The sooner you get hired somewhere, the sooner you'll have money coming in to pay for, well, just about everything you might need. While responding to online ads is a good starting point for your search, most professionals will tell you that the best way to find work quickly is through networking.

This means reaching out to your friends, professors, neighbors, and former internship supervisors, and putting the word out there that you're looking for a job. Don't be afraid to be a little pushy (within reason) and follow-up with potential leads, because for every week you remain unemployed, you stand a greater chance of racking up debt.

3. Create a budget based on your take-home pay

Once you do get hired, your next step in avoiding debt involves examining your paycheck and creating a budget based on your take-home pay. Remember, the money you actually wind up with each pay period might be considerably lower than expected based on your tax rate. And while you might think you won't lose too much of your income, what with your entry-level salary, keep in mind that a single tax filer earning between $37,950 and $91,900 with no other deductions will fall into the 25% federal tax bracket.

Once you get a handle on how much disposable income you'll actually have, create a budget that allows you to live below your means. This way, you'll have wiggle room to start building some savings, which can help you avoid debt when unexpected expenses arise.

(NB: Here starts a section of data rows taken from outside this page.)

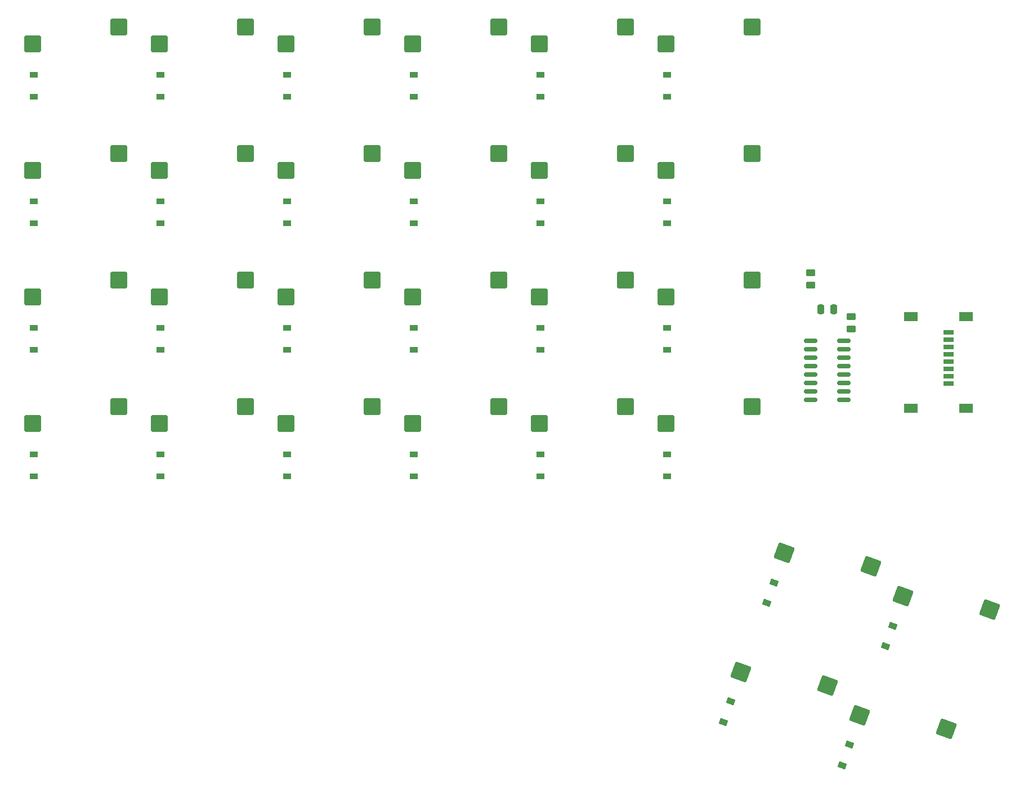
<source format=gbp>
%TF.GenerationSoftware,KiCad,Pcbnew,6.99.0-dfdedfa605*%
%TF.CreationDate,2022-05-26T14:32:38+01:00*%
%TF.ProjectId,keyboard-left,6b657962-6f61-4726-942d-6c6566742e6b,dev-1*%
%TF.SameCoordinates,Original*%
%TF.FileFunction,Paste,Bot*%
%TF.FilePolarity,Positive*%
%FSLAX46Y46*%
G04 Gerber Fmt 4.6, Leading zero omitted, Abs format (unit mm)*
G04 Created by KiCad (PCBNEW 6.99.0-dfdedfa605) date 2022-05-26 14:32:38*
%MOMM*%
%LPD*%
G01*
G04 APERTURE LIST*
G04 Aperture macros list*
%AMRoundRect*
0 Rectangle with rounded corners*
0 $1 Rounding radius*
0 $2 $3 $4 $5 $6 $7 $8 $9 X,Y pos of 4 corners*
0 Add a 4 corners polygon primitive as box body*
4,1,4,$2,$3,$4,$5,$6,$7,$8,$9,$2,$3,0*
0 Add four circle primitives for the rounded corners*
1,1,$1+$1,$2,$3*
1,1,$1+$1,$4,$5*
1,1,$1+$1,$6,$7*
1,1,$1+$1,$8,$9*
0 Add four rect primitives between the rounded corners*
20,1,$1+$1,$2,$3,$4,$5,0*
20,1,$1+$1,$4,$5,$6,$7,0*
20,1,$1+$1,$6,$7,$8,$9,0*
20,1,$1+$1,$8,$9,$2,$3,0*%
%AMRotRect*
0 Rectangle, with rotation*
0 The origin of the aperture is its center*
0 $1 length*
0 $2 width*
0 $3 Rotation angle, in degrees counterclockwise*
0 Add horizontal line*
21,1,$1,$2,0,0,$3*%
G04 Aperture macros list end*
%ADD10RoundRect,0.250000X-1.025000X-1.000000X1.025000X-1.000000X1.025000X1.000000X-1.025000X1.000000X0*%
%ADD11RoundRect,0.250000X-1.305205X-0.589122X0.621165X-1.290263X1.305205X0.589122X-0.621165X1.290263X0*%
%ADD12R,1.200000X0.900000*%
%ADD13RotRect,0.900000X1.200000X70.000000*%
%ADD14RoundRect,0.150000X0.825000X0.150000X-0.825000X0.150000X-0.825000X-0.150000X0.825000X-0.150000X0*%
%ADD15RoundRect,0.250000X-0.450000X0.262500X-0.450000X-0.262500X0.450000X-0.262500X0.450000X0.262500X0*%
%ADD16RoundRect,0.250000X-0.250000X-0.475000X0.250000X-0.475000X0.250000X0.475000X-0.250000X0.475000X0*%
%ADD17R,1.500000X0.800000*%
%ADD18R,2.000000X1.450000*%
G04 APERTURE END LIST*
D10*
%TO.C,SW1*%
X30278400Y-48083200D03*
X43205400Y-45543200D03*
%TD*%
%TO.C,SW20*%
X106478400Y-67133200D03*
X119405400Y-64593200D03*
%TD*%
%TO.C,SW10*%
X68378400Y-67133200D03*
X81305400Y-64593200D03*
%TD*%
%TO.C,SW25*%
X125528400Y-67133200D03*
X138455400Y-64593200D03*
%TD*%
%TO.C,SW17*%
X87428400Y-105233200D03*
X100355400Y-102693200D03*
%TD*%
%TO.C,SW26*%
X125528400Y-86183200D03*
X138455400Y-83643200D03*
%TD*%
%TO.C,SW15*%
X87428400Y-67133200D03*
X100355400Y-64593200D03*
%TD*%
%TO.C,SW24*%
X125528400Y-48083200D03*
X138455400Y-45543200D03*
%TD*%
D11*
%TO.C,SW18*%
X161157144Y-131264193D03*
X174173282Y-133298668D03*
%TD*%
D10*
%TO.C,SW6*%
X49328400Y-67133200D03*
X62255400Y-64593200D03*
%TD*%
%TO.C,SW21*%
X106478400Y-86183200D03*
X119405400Y-83643200D03*
%TD*%
%TO.C,SW4*%
X30278400Y-105233200D03*
X43205400Y-102693200D03*
%TD*%
D11*
%TO.C,SW23*%
X136740516Y-142649854D03*
X149756654Y-144684329D03*
%TD*%
D10*
%TO.C,SW11*%
X68378400Y-86183200D03*
X81305400Y-83643200D03*
%TD*%
%TO.C,SW19*%
X106478400Y-48083200D03*
X119405400Y-45543200D03*
%TD*%
%TO.C,SW5*%
X49328400Y-48083200D03*
X62255400Y-45543200D03*
%TD*%
%TO.C,SW27*%
X125528400Y-105233200D03*
X138455400Y-102693200D03*
%TD*%
%TO.C,SW16*%
X87428400Y-86183200D03*
X100355400Y-83643200D03*
%TD*%
%TO.C,SW8*%
X49328400Y-105233200D03*
X62255400Y-102693200D03*
%TD*%
D11*
%TO.C,SW13*%
X143256000Y-124748710D03*
X156272138Y-126783185D03*
%TD*%
D10*
%TO.C,SW3*%
X30278400Y-86183200D03*
X43205400Y-83643200D03*
%TD*%
D11*
%TO.C,SW28*%
X154641661Y-149165338D03*
X167657799Y-151199813D03*
%TD*%
D10*
%TO.C,SW7*%
X49328400Y-86183200D03*
X62255400Y-83643200D03*
%TD*%
%TO.C,SW14*%
X87428400Y-48083200D03*
X100355400Y-45543200D03*
%TD*%
%TO.C,SW9*%
X68378400Y-48083200D03*
X81305400Y-45543200D03*
%TD*%
%TO.C,SW2*%
X30278400Y-67133200D03*
X43205400Y-64593200D03*
%TD*%
%TO.C,SW22*%
X106478400Y-105233200D03*
X119405400Y-102693200D03*
%TD*%
%TO.C,SW12*%
X68378400Y-105233200D03*
X81305400Y-102693200D03*
%TD*%
D12*
%TO.C,D10*%
X68478399Y-75133199D03*
X68478399Y-71833199D03*
%TD*%
%TO.C,D2*%
X30378399Y-75133199D03*
X30378399Y-71833199D03*
%TD*%
%TO.C,D22*%
X106578399Y-113233199D03*
X106578399Y-109933199D03*
%TD*%
D13*
%TO.C,D28*%
X151999468Y-156717080D03*
X153128134Y-153616094D03*
%TD*%
%TO.C,D18*%
X158514952Y-138815936D03*
X159643618Y-135714950D03*
%TD*%
D12*
%TO.C,D9*%
X68478399Y-56083199D03*
X68478399Y-52783199D03*
%TD*%
%TO.C,D19*%
X106578399Y-56083199D03*
X106578399Y-52783199D03*
%TD*%
%TO.C,D5*%
X49428399Y-56083199D03*
X49428399Y-52783199D03*
%TD*%
%TO.C,D21*%
X106578399Y-94183199D03*
X106578399Y-90883199D03*
%TD*%
%TO.C,D27*%
X125628399Y-113233199D03*
X125628399Y-109933199D03*
%TD*%
%TO.C,D25*%
X125628399Y-75133199D03*
X125628399Y-71833199D03*
%TD*%
%TO.C,D8*%
X49428399Y-113233199D03*
X49428399Y-109933199D03*
%TD*%
%TO.C,D4*%
X30378399Y-113233199D03*
X30378399Y-109933199D03*
%TD*%
D13*
%TO.C,D23*%
X134098323Y-150201596D03*
X135226989Y-147100610D03*
%TD*%
D12*
%TO.C,D20*%
X106578399Y-75133199D03*
X106578399Y-71833199D03*
%TD*%
D14*
%TO.C,U1*%
X152233400Y-92786200D03*
X152233400Y-94056200D03*
X152233400Y-95326200D03*
X152233400Y-96596200D03*
X152233400Y-97866200D03*
X152233400Y-99136200D03*
X152233400Y-100406200D03*
X152233400Y-101676200D03*
X147283400Y-101676200D03*
X147283400Y-100406200D03*
X147283400Y-99136200D03*
X147283400Y-97866200D03*
X147283400Y-96596200D03*
X147283400Y-95326200D03*
X147283400Y-94056200D03*
X147283400Y-92786200D03*
%TD*%
D13*
%TO.C,D13*%
X140613807Y-132300452D03*
X141742473Y-129199466D03*
%TD*%
D15*
%TO.C,R2*%
X153314400Y-89206700D03*
X153314400Y-91031700D03*
%TD*%
D16*
%TO.C,C1*%
X148808400Y-88087200D03*
X150708400Y-88087200D03*
%TD*%
D12*
%TO.C,D26*%
X125628399Y-94183199D03*
X125628399Y-90883199D03*
%TD*%
D17*
%TO.C,J1*%
X167986399Y-99288199D03*
X167986399Y-98188199D03*
X167986399Y-97088199D03*
X167986399Y-95988199D03*
X167986399Y-94888199D03*
X167986399Y-93788199D03*
X167986399Y-92688199D03*
X167986399Y-91588199D03*
D18*
X162286399Y-102963199D03*
X170586399Y-102963199D03*
X162286399Y-89213199D03*
X170586399Y-89213199D03*
%TD*%
D12*
%TO.C,D14*%
X87528399Y-56083199D03*
X87528399Y-52783199D03*
%TD*%
%TO.C,D6*%
X49428399Y-75133199D03*
X49428399Y-71833199D03*
%TD*%
%TO.C,D11*%
X68478399Y-94183199D03*
X68478399Y-90883199D03*
%TD*%
%TO.C,D16*%
X87528399Y-94183199D03*
X87528399Y-90883199D03*
%TD*%
%TO.C,D3*%
X30378399Y-94183199D03*
X30378399Y-90883199D03*
%TD*%
%TO.C,D15*%
X87528399Y-75133199D03*
X87528399Y-71833199D03*
%TD*%
%TO.C,D24*%
X125628399Y-56083199D03*
X125628399Y-52783199D03*
%TD*%
%TO.C,D17*%
X87528399Y-113233199D03*
X87528399Y-109933199D03*
%TD*%
D15*
%TO.C,R1*%
X147218400Y-82602700D03*
X147218400Y-84427700D03*
%TD*%
D12*
%TO.C,D1*%
X30378399Y-56083199D03*
X30378399Y-52783199D03*
%TD*%
%TO.C,D12*%
X68478399Y-113233199D03*
X68478399Y-109933199D03*
%TD*%
%TO.C,D7*%
X49428399Y-94183199D03*
X49428399Y-90883199D03*
%TD*%
M02*

</source>
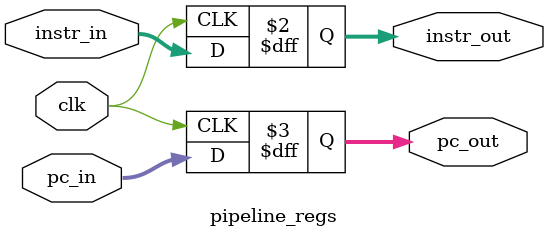
<source format=v>
module pipeline_regs (
    input clk,
    input [31:0] instr_in,
    input [31:0] pc_in,
    output reg [31:0] instr_out,
    output reg [31:0] pc_out
);
    always @(posedge clk) begin
        instr_out <= instr_in;
        pc_out <= pc_in;
    end
endmodule

</source>
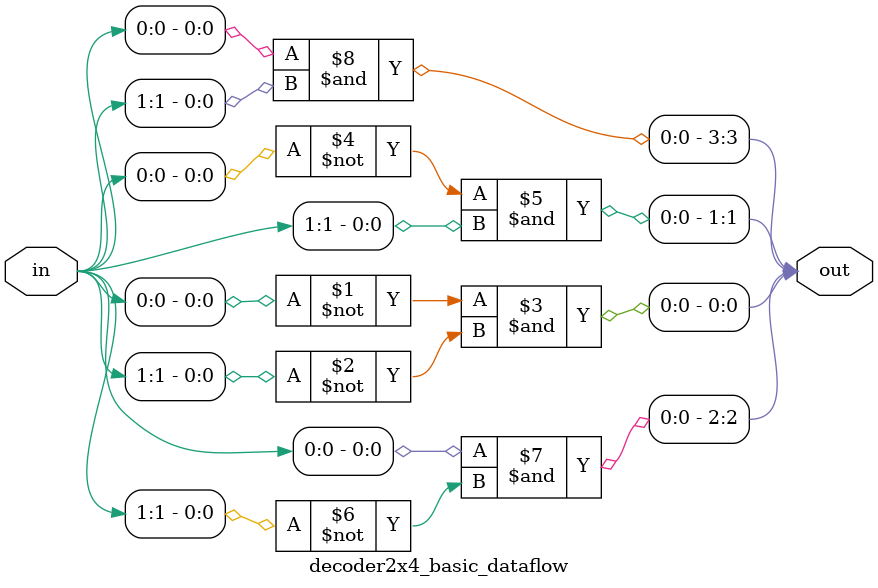
<source format=v>
module decoder2x4_basic_dataflow(input [1:0] in, output [3:0] out);

    assign out[0] = ~in[0] & ~in[1];
    assign out[1] = ~in[0] & in[1];
    assign out[2] = in[0] & ~in[1];
    assign out[3] = in[0] & in[1];

endmodule

</source>
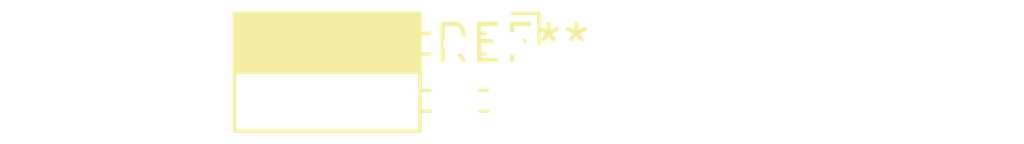
<source format=kicad_pcb>
(kicad_pcb (version 20240108) (generator pcbnew)

  (general
    (thickness 1.6)
  )

  (paper "A4")
  (layers
    (0 "F.Cu" signal)
    (31 "B.Cu" signal)
    (32 "B.Adhes" user "B.Adhesive")
    (33 "F.Adhes" user "F.Adhesive")
    (34 "B.Paste" user)
    (35 "F.Paste" user)
    (36 "B.SilkS" user "B.Silkscreen")
    (37 "F.SilkS" user "F.Silkscreen")
    (38 "B.Mask" user)
    (39 "F.Mask" user)
    (40 "Dwgs.User" user "User.Drawings")
    (41 "Cmts.User" user "User.Comments")
    (42 "Eco1.User" user "User.Eco1")
    (43 "Eco2.User" user "User.Eco2")
    (44 "Edge.Cuts" user)
    (45 "Margin" user)
    (46 "B.CrtYd" user "B.Courtyard")
    (47 "F.CrtYd" user "F.Courtyard")
    (48 "B.Fab" user)
    (49 "F.Fab" user)
    (50 "User.1" user)
    (51 "User.2" user)
    (52 "User.3" user)
    (53 "User.4" user)
    (54 "User.5" user)
    (55 "User.6" user)
    (56 "User.7" user)
    (57 "User.8" user)
    (58 "User.9" user)
  )

  (setup
    (pad_to_mask_clearance 0)
    (pcbplotparams
      (layerselection 0x00010fc_ffffffff)
      (plot_on_all_layers_selection 0x0000000_00000000)
      (disableapertmacros false)
      (usegerberextensions false)
      (usegerberattributes false)
      (usegerberadvancedattributes false)
      (creategerberjobfile false)
      (dashed_line_dash_ratio 12.000000)
      (dashed_line_gap_ratio 3.000000)
      (svgprecision 4)
      (plotframeref false)
      (viasonmask false)
      (mode 1)
      (useauxorigin false)
      (hpglpennumber 1)
      (hpglpenspeed 20)
      (hpglpendiameter 15.000000)
      (dxfpolygonmode false)
      (dxfimperialunits false)
      (dxfusepcbnewfont false)
      (psnegative false)
      (psa4output false)
      (plotreference false)
      (plotvalue false)
      (plotinvisibletext false)
      (sketchpadsonfab false)
      (subtractmaskfromsilk false)
      (outputformat 1)
      (mirror false)
      (drillshape 1)
      (scaleselection 1)
      (outputdirectory "")
    )
  )

  (net 0 "")

  (footprint "PinSocket_2x02_P2.00mm_Horizontal" (layer "F.Cu") (at 0 0))

)

</source>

Don't forget to account for your student loan payments when mapping out that budget. In fact, if you're able to work in some flexibility that allows you to make extra payments toward those loans, you'll eliminate that nagging debt sooner.

4. Use your credit cards wisely

Though credit cards tend to get a bad rap, they can actually be a useful financial management tool -- provided you use them the right way. As a general rule, you should never charge more on your cards than you can afford to pay off by the time your billing cycle closes. If you always pay your credit card bills in full, you'll avoid the hefty interest charges that come with carrying a balance.

A good way to keep your credit card usage in check is to get a secured card, which is backed by a deposit you fund with your own money. Because the amount you put down to secure your card will generally equal your card's limit, you'll have cash available to pay off your balance if it winds up getting out of hand. Though you probably won't have a secured card forever, it often pays to use one early on in your career when you're first getting used to having a credit card and managing your own money.

Avoiding debt is a good way to set yourself up for a lifetime of financial security. Follow these tips, and you'll manage to stay out of debt as you acclimate to your new career and lifestyle.